I (Jenna) found development class really interesting this week. This discussion focused around one of our readings for the week, Pedagogy of the Oppressed, by Paulo Freire [1]. We discussed how our economic and social privileges make all of us in the class oppressors. This seems like a disheartening label but it is accurate, based on the power dynamics that persist in the structures embedded in our society. We explored what social justice based roles we can take as oppressors. Many of us want to structure our futures around social justice work, but because we are oppressors it is difficult to do this without imposing our own ideas or working towards a falsified goal. Our privileges keep us from truly understanding an oppressive society that we greatly benefit from. This also means that when doing social justice work we need to be aware of and cautious in the approach that we take. We discussed that a practical approach would be to work towards making internal changes. Small day-to-day actions form a person and it seems that constantly improving yourself and learning is the best way to approach social justice work. Many middle and upper class Americans are brought up on the premise that they can achieve anything and change the world. Therefore, when approaching social justice work they operate individualistically and disregard their own position of privilege and the ways that they differ from the oppressed that they plan on helping. We discussed how a more practical and ultimately better approach would be to shift our mindsets towards understanding ourselves as part of a collective. Offering oneself up as support to movements headed by the oppressed is sometimes the best way a person can help. But we often get caught up in our own pride or selfish endeavours, which prevent us from doing this. I came away from the conversation feeling that trying to change my mindset and behaviour is ultimately the most important way to achieve positive social change—another reminder that it is the small, everyday things that can mean the most. 

The group of students ate at Fusion Restraunt
and enjoyed spending time together.
On Friday, the majority of our group went out to dinner at Fusion, a restaurant located down the street from where we live. It was nice to get out of the house and spend time with each other, since it has dawned on us that we will be leaving each other in two weeks. We all sat at a large table in the middle of the restaurant. The restaurant was very cozy and homely, and consisted of two small dining rooms. Our group took up at least half of the one room. While we all sat together, different conversations arose amongst us, allowing us to talk on a more intimate level. It really felt like a family dinner because of the tight knit community that we have built this semester. We have all become so close and know each other’s strange quirks, making time spent doing anything together really enjoyable.

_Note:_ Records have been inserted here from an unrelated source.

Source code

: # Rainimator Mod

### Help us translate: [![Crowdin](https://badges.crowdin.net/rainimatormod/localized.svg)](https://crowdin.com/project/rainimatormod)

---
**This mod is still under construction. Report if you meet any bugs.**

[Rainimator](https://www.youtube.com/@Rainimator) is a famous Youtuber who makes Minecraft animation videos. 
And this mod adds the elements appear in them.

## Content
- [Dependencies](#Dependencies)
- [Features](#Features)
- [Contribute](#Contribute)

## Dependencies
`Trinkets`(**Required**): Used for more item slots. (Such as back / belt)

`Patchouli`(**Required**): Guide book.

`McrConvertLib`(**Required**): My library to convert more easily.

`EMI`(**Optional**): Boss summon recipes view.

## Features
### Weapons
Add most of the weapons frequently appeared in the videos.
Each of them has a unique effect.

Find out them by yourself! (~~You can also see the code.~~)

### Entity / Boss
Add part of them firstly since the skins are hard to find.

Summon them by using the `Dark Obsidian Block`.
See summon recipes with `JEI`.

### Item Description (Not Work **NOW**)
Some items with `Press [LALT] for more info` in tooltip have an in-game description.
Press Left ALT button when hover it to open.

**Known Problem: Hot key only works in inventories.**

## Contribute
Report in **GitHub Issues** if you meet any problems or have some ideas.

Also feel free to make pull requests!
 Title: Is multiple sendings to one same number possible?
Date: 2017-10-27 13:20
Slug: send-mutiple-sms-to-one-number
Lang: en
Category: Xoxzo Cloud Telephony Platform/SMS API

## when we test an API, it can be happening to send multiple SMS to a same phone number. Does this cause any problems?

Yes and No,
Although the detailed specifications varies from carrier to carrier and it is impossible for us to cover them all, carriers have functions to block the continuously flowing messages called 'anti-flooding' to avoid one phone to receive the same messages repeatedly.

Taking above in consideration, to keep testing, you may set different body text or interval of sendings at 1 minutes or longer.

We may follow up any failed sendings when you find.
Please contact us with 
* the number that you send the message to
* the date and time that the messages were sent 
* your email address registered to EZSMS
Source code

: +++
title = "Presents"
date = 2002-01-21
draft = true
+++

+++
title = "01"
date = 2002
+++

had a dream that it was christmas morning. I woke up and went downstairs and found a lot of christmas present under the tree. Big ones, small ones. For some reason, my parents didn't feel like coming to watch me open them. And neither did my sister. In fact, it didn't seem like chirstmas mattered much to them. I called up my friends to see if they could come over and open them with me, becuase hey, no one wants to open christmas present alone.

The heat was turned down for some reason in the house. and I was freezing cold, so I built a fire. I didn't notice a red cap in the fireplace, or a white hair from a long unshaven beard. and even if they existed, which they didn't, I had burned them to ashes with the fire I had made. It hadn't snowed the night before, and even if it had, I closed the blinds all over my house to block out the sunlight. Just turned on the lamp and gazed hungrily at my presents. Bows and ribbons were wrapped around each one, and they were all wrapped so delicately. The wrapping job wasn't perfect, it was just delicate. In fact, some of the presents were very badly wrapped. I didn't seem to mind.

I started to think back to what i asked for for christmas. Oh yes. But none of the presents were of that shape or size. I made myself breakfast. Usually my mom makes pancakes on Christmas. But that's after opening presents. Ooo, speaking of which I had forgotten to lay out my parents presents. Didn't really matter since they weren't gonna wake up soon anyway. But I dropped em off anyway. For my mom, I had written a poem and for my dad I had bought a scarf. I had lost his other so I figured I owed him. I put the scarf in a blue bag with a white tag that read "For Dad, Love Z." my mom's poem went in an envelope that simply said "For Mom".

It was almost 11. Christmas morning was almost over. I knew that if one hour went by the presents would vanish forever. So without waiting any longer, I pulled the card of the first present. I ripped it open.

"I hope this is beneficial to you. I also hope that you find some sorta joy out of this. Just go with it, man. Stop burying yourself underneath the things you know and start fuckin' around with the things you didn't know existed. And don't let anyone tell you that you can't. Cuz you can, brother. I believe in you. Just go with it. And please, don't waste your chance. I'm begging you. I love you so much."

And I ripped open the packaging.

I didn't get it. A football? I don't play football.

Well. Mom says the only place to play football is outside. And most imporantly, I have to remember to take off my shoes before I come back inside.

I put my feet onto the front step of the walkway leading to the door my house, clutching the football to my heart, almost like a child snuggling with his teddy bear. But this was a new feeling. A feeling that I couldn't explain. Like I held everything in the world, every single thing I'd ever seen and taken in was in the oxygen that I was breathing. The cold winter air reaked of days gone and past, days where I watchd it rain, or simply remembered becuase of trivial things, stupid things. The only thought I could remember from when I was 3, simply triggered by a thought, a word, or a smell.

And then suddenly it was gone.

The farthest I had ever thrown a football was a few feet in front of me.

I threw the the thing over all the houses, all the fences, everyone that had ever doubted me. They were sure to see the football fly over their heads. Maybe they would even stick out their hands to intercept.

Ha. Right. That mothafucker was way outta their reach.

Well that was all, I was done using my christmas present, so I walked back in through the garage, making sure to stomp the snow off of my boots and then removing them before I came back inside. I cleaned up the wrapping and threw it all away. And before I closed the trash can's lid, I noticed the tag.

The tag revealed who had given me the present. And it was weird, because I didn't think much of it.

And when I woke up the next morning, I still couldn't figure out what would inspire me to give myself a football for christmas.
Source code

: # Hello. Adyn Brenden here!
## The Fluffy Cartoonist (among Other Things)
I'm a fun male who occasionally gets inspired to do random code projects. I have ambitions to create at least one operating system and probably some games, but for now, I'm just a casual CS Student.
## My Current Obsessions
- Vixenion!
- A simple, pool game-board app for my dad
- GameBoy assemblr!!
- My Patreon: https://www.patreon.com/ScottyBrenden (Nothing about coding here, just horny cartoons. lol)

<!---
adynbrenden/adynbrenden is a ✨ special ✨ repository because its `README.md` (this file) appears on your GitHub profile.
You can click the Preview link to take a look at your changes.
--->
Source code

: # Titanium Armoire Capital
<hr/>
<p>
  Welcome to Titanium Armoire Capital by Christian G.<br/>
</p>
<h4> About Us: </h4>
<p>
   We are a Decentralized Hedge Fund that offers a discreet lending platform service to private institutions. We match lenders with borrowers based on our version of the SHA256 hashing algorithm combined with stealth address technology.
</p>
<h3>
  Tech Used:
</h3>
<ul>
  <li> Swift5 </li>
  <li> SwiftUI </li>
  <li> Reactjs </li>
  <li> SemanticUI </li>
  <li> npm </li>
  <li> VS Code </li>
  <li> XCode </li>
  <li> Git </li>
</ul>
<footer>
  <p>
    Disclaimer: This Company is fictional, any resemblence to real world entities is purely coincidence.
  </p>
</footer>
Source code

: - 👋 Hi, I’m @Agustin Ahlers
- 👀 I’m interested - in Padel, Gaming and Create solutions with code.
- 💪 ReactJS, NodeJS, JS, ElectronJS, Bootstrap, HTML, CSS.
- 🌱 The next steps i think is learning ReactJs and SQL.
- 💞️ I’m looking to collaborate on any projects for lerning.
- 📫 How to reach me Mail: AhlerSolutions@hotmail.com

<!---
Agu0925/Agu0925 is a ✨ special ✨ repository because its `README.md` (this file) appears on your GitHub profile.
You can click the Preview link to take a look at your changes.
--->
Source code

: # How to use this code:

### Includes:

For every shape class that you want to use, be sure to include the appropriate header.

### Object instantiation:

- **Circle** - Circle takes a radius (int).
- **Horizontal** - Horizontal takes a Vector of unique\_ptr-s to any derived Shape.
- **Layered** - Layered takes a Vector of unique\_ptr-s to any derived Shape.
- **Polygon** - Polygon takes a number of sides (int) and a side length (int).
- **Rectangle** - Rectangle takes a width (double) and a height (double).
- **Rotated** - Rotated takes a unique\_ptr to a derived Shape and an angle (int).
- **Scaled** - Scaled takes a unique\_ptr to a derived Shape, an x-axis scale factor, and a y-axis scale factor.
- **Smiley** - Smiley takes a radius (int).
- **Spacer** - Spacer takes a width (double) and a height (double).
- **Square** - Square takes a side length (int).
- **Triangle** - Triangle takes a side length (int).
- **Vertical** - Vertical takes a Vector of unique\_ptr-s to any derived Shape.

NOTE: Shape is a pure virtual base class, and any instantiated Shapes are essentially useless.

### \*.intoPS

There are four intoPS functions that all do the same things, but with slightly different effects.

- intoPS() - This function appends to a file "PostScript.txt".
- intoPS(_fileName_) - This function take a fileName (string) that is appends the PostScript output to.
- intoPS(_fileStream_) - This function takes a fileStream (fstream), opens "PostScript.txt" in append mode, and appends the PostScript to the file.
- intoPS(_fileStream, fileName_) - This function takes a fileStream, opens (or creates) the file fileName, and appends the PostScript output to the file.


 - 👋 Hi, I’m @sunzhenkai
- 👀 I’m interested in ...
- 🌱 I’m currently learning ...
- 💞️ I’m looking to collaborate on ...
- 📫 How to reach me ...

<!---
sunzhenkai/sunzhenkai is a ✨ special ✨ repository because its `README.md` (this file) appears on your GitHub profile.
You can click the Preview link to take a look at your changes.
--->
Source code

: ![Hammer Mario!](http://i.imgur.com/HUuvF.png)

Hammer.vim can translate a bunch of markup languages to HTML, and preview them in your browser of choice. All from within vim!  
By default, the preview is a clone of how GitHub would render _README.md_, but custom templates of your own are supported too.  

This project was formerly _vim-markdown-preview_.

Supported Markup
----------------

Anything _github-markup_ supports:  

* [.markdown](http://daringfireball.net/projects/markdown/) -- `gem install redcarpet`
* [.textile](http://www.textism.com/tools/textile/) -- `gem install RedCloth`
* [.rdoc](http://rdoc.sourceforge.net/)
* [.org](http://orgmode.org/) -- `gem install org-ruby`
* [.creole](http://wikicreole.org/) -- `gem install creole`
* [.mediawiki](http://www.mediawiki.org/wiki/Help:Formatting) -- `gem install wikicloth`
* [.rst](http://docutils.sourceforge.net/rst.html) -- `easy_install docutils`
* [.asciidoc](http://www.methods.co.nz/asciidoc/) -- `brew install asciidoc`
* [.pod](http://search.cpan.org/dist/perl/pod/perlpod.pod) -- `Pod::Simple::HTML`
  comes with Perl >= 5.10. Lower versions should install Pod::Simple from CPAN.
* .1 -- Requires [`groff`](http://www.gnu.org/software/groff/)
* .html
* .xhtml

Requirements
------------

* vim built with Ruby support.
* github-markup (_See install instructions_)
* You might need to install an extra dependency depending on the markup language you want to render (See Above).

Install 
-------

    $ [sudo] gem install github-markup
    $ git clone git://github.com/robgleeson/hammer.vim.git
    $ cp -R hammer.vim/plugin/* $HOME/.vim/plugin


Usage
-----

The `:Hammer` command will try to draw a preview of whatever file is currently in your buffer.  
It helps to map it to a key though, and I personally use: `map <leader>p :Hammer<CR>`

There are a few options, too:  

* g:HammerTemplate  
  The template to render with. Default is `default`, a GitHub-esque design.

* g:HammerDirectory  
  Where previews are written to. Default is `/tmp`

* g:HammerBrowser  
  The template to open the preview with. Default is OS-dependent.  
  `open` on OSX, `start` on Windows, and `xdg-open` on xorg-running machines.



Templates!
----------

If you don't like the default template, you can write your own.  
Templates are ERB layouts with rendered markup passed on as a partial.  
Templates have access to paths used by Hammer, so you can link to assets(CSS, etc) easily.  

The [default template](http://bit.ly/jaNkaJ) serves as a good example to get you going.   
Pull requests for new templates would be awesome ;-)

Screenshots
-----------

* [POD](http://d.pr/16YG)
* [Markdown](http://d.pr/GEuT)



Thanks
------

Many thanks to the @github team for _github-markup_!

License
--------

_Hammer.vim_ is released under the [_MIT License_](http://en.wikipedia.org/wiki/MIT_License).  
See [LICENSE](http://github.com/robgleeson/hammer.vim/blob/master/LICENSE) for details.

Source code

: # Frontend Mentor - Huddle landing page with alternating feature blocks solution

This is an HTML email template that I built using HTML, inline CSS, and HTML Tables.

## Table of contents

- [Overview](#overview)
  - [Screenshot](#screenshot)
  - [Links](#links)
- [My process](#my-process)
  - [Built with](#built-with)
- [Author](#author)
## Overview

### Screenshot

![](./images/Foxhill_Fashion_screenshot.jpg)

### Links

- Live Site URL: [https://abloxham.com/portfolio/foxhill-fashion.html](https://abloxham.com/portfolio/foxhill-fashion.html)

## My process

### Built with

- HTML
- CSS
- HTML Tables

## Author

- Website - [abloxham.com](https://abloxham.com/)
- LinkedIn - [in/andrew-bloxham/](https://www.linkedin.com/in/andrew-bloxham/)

This week was a quiet one, but it is experiences like these, perhaps not momentous but truly enriching, that have made this semester impactful and happy for both of us. We have enjoyed the balance between engaging academic work and discussions, being able to explore Windhoek, and getting to know each other. Though alone these experiences may seem simple, together they have added up to make our time in Namibia quite wonderful.


[1] Freire, Paulo. Pedagogy of the oppressed. [New York]: Herder and Herder, 1970.